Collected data
======
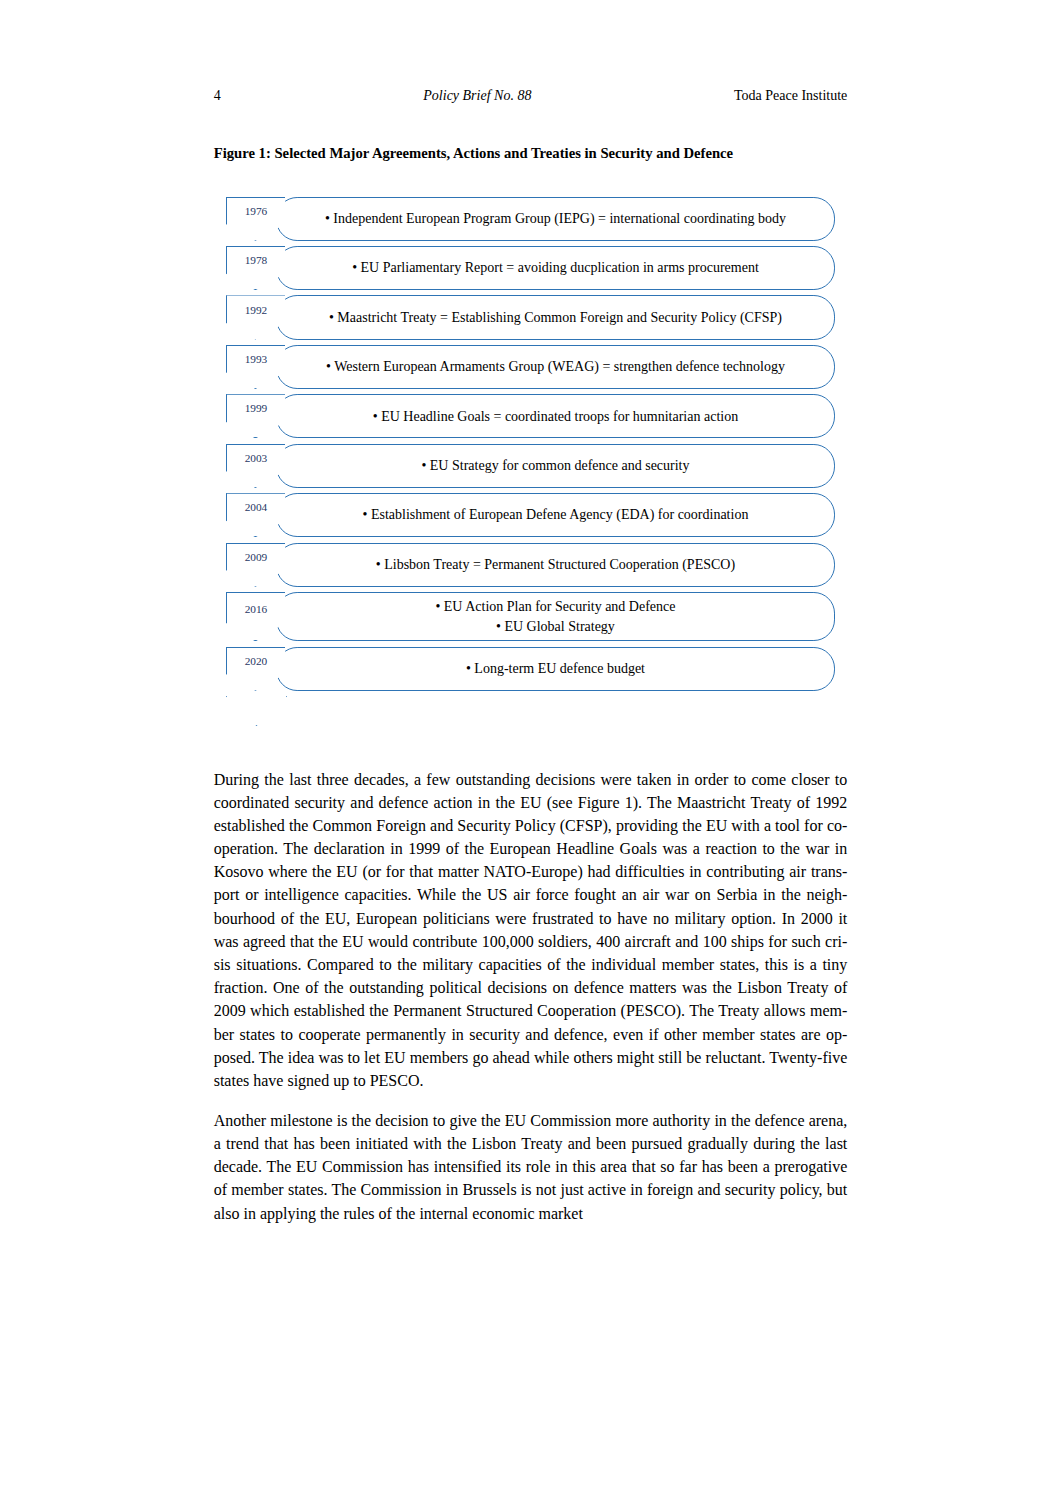4
Policy Brief No. 88
Toda Peace Institute
Figure 1: Selected Major Agreements, Actions and Treaties in Security and Defence
1976
Independent European Program Group (IEPG) = international coordinating body
1978
EU Parliamentary Report = avoiding ducplication in arms procurement
1992
Maastricht Treaty = Establishing Common Foreign and Security Policy (CFSP)
1993
Western European Armaments Group (WEAG) = strengthen defence technology
1999
EU Headline Goals = coordinated troops for humnitarian action
2003
EU Strategy for common defence and security
2004
Establishment of European Defene Agency (EDA) for coordination
2009
Libsbon Treaty = Permanent Structured Cooperation (PESCO)
2016
EU Action Plan for Security and Defence
EU Global Strategy
2020
Long-term EU defence budget
During the last three decades, a few outstanding decisions were taken in order to come closer to coordinated security and defence action in the EU (see Figure 1). The Maastricht Treaty of 1992 established the Common Foreign and Security Policy (CFSP), providing the EU with a tool for cooperation. The declaration in 1999 of the European Headline Goals was a reaction to the war in Kosovo where the EU (or for that matter NATO-Europe) had difficulties in contributing air transport or intelligence capacities. While the US air force fought an air war on Serbia in the neighbourhood of the EU, European politicians were frustrated to have no military option. In 2000 it was agreed that the EU would contribute 100,000 soldiers, 400 aircraft and 100 ships for such crisis situations. Compared to the military capacities of the individual member states, this is a tiny fraction. One of the outstanding political decisions on defence matters was the Lisbon Treaty of 2009 which established the Permanent Structured Cooperation (PESCO). The Treaty allows member states to cooperate permanently in security and defence, even if other member states are opposed. The idea was to let EU members go ahead while others might still be reluctant. Twenty-five states have signed up to PESCO.
Another milestone is the decision to give the EU Commission more authority in the defence arena, a trend that has been initiated with the Lisbon Treaty and been pursued gradually during the last decade. The EU Commission has intensified its role in this area that so far has been a prerogative of member states. The Commission in Brussels is not just active in foreign and security policy, but also in applying the rules of the internal economic market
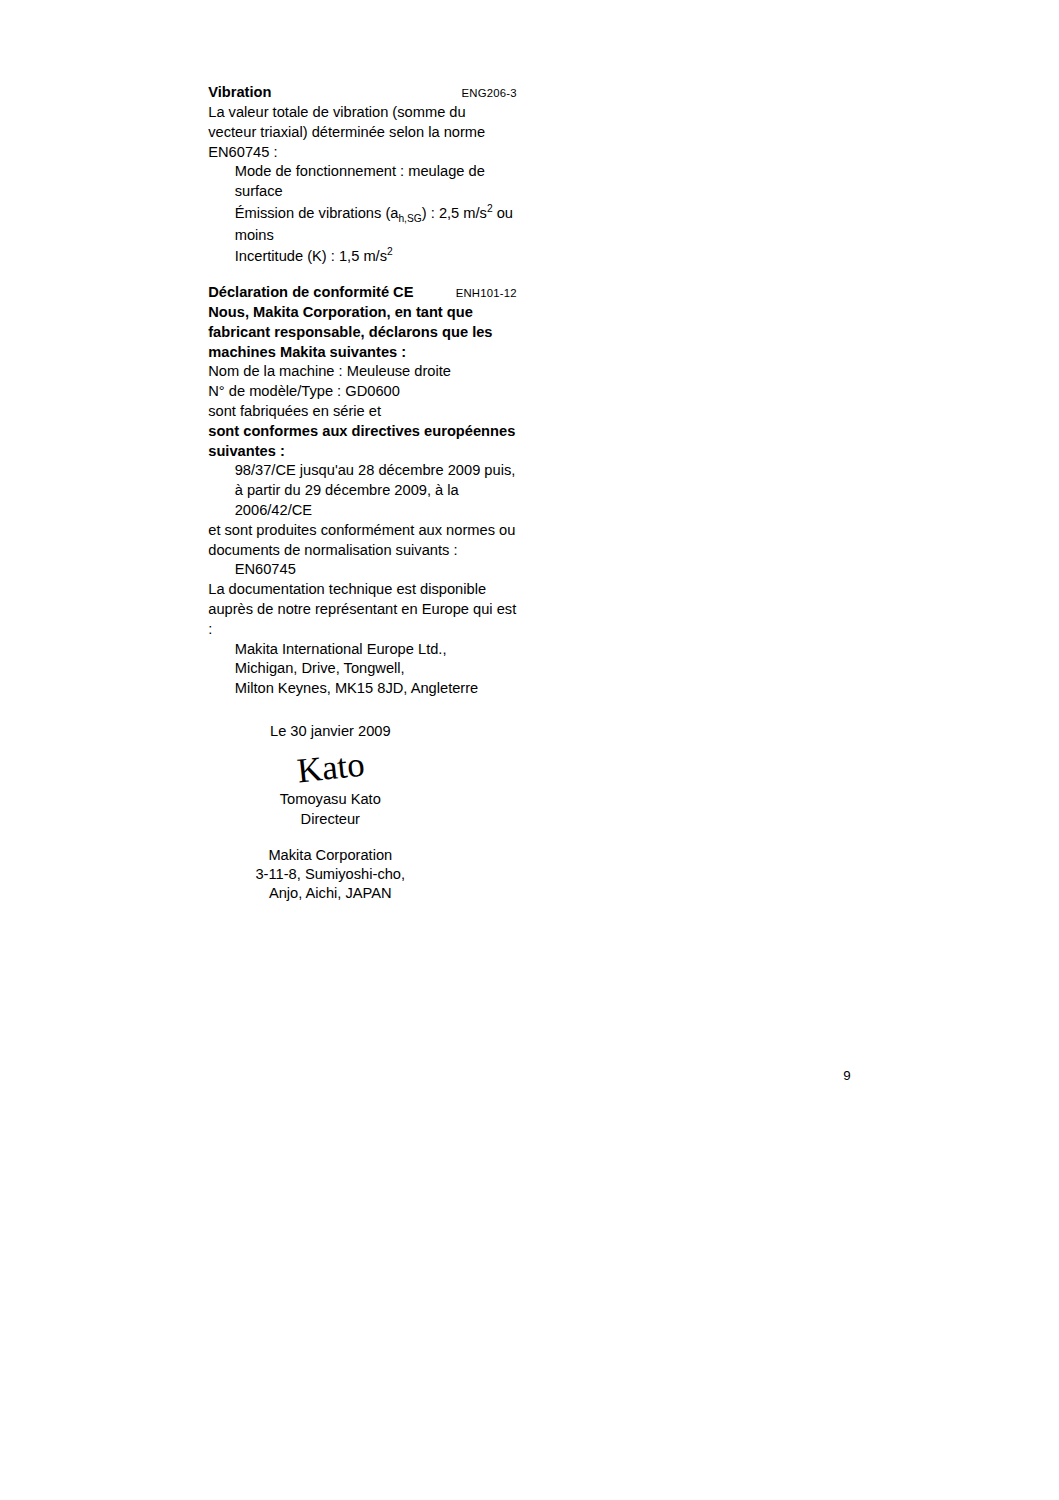Vibration ENG206-3
La valeur totale de vibration (somme du vecteur triaxial) déterminée selon la norme EN60745 :
Mode de fonctionnement : meulage de surface
Émission de vibrations (ah,SG) : 2,5 m/s2 ou moins
Incertitude (K) : 1,5 m/s2
Déclaration de conformité CE ENH101-12
Nous, Makita Corporation, en tant que fabricant responsable, déclarons que les machines Makita suivantes :
Nom de la machine : Meuleuse droite
N° de modèle/Type : GD0600
sont fabriquées en série et
sont conformes aux directives européennes suivantes :
98/37/CE jusqu'au 28 décembre 2009 puis, à partir du 29 décembre 2009, à la 2006/42/CE
et sont produites conformément aux normes ou documents de normalisation suivants :
EN60745
La documentation technique est disponible auprès de notre représentant en Europe qui est :
Makita International Europe Ltd.,
Michigan, Drive, Tongwell,
Milton Keynes, MK15 8JD, Angleterre
Le 30 janvier 2009
Kato
Tomoyasu Kato
Directeur
Makita Corporation
3-11-8, Sumiyoshi-cho,
Anjo, Aichi, JAPAN
9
======
▶ [What is required]
Both the first line of the records above and the line containing "During the last three" belong in the copy; please return them and every line between, exactly, minus the pictures.

▶ [Reply]
4
Policy Brief No. 88
Toda Peace Institute
Figure 1: Selected Major Agreements, Actions and Treaties in Security and Defence
1976
Independent European Program Group (IEPG) = international coordinating body
1978
EU Parliamentary Report = avoiding ducplication in arms procurement
1992
Maastricht Treaty = Establishing Common Foreign and Security Policy (CFSP)
1993
Western European Armaments Group (WEAG) = strengthen defence technology
1999
EU Headline Goals = coordinated troops for humnitarian action
2003
EU Strategy for common defence and security
2004
Establishment of European Defene Agency (EDA) for coordination
2009
Libsbon Treaty = Permanent Structured Cooperation (PESCO)
2016
EU Action Plan for Security and Defence
EU Global Strategy
2020
Long-term EU defence budget
During the last three decades, a few outstanding decisions were taken in order to come closer to coordinated security and defence action in the EU (see Figure 1). The Maastricht Treaty of 1992 established the Common Foreign and Security Policy (CFSP), providing the EU with a tool for cooperation. The declaration in 1999 of the European Headline Goals was a reaction to the war in Kosovo where the EU (or for that matter NATO-Europe) had difficulties in contributing air transport or intelligence capacities. While the US air force fought an air war on Serbia in the neighbourhood of the EU, European politicians were frustrated to have no military option. In 2000 it was agreed that the EU would contribute 100,000 soldiers, 400 aircraft and 100 ships for such crisis situations. Compared to the military capacities of the individual member states, this is a tiny fraction. One of the outstanding political decisions on defence matters was the Lisbon Treaty of 2009 which established the Permanent Structured Cooperation (PESCO). The Treaty allows member states to cooperate permanently in security and defence, even if other member states are opposed. The idea was to let EU members go ahead while others might still be reluctant. Twenty-five states have signed up to PESCO.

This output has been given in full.